Plastic hosing has become very popular because it is lightweight, cheap to manufacture, and, therefore, disposable. Some are supplied as complete breathing systems (Figs 5.12 and 5.19) or in long coils, the appropriate length of which may be cut off at one of the frequent intervals where the corrugations (Fig. 5.30) give way to a shaped connector. More recently, the addition of small quantities of silver mixed with the plastic (Silver Knight) has been used to make breathing systems bactericidal both on the inside and the outside of the hosing.

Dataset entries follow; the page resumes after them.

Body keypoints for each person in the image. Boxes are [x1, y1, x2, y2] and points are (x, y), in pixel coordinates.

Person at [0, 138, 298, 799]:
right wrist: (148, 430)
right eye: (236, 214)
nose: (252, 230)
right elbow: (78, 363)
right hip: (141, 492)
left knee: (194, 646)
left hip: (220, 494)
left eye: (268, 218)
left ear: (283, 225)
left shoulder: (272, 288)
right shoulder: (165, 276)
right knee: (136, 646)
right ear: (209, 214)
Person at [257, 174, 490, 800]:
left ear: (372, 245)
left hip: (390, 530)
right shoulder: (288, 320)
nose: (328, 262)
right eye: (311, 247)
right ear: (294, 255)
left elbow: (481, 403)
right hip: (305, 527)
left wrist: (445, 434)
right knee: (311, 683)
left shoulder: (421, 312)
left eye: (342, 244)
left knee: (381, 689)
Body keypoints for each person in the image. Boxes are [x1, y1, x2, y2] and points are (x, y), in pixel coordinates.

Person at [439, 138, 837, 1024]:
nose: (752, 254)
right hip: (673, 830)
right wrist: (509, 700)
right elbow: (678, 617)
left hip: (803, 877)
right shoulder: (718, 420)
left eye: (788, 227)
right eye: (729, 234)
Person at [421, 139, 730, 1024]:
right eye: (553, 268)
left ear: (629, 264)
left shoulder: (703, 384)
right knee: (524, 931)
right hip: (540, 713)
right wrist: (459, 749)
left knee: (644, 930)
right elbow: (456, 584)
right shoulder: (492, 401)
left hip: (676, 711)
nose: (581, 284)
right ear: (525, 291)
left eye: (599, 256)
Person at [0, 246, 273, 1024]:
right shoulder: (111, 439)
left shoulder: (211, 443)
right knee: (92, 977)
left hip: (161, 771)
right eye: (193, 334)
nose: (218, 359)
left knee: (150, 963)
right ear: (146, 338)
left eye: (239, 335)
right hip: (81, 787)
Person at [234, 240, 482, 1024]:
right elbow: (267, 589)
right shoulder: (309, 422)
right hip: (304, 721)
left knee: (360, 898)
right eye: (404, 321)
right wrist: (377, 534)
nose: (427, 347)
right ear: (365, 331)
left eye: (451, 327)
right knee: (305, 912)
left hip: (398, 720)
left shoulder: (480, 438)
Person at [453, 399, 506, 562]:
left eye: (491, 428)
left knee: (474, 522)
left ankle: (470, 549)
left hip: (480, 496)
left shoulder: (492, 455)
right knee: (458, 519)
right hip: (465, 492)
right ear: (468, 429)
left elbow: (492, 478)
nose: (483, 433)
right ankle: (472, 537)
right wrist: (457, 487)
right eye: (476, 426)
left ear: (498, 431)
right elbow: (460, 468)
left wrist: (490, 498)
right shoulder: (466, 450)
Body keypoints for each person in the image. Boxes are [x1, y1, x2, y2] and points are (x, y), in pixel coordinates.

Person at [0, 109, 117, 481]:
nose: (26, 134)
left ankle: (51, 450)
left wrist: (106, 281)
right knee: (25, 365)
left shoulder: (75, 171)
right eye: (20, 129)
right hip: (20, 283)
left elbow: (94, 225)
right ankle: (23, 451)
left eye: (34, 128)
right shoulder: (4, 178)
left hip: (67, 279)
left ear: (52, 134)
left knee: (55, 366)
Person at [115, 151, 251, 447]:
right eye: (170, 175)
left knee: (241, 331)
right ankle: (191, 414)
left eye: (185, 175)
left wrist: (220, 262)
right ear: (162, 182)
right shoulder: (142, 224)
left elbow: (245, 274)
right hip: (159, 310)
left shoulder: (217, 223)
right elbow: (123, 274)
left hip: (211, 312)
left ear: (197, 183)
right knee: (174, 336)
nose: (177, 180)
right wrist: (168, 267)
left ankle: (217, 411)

There are several standard sizes of corrugated hose, both ends of which have smooth walls for about 2–3 cm. These ends are designed to fit either tapered connectors (see below) or tapered components of a breathing system. The breathing hose for adult use is normally 22 mm wide so as to reduce the resistance to breathing to a minimum. Paediatric breathing hose has a narrower bore (15 mm) to reduce its internal volume (see Chapter 12) and to make it less cumbersome.
Tapered connections (adapters)
Examples of tapers are shown in Figs 5.31A and B.

Figure 5.31 Plastic (disposable) 22 mm tapered adaptors. (Top) Female to male; the male part is normally inserted into each end of a breathing hose. (Bottom) Male to male; this is inserted into the distal end of a piece of corrugated tubing when used as an extension for a reservoir bag (Fig. 5.32C).
The current ISO and BS recommendations on the sequence of tapers in various breathing systems are set out in Fig. 5.32.

Figure 5.32 Current sequence of tapers in anaesthetic breathing systems as recommended by the ISO and BSI (BS 3849) as from 1988 and maintained in BS EN ISO 5356-1: 2004. Typical layout of A. Mapleson A system; B. to-and-fro absorption system; and C. circle absorption system. M, male conical fitting; F, female conical fitting; APL, adjustable pressure-limiting valve.
• 30 mm tapered connections for the attachment of scavenging hose to breathing systems
• 22 mm tapers for connections within a breathing system
• 15 mm connections for the attachment of a breathing system to an endotracheal tube.
It is worthy of note that the current British Standard requires that a reservoir bag should have a female inlet to fit the male outlet for bag mounts on all breathing systems. However, should a length of breathing hose be required between the bag mount and reservoir bag, a problem arises. The breathing hose is manufactured with two female ends. One will fit the bag mount (male to female) but the other will not fit the bag (female to female). A male to male 22 mm tapered adapter is required (see Fig. 5.31).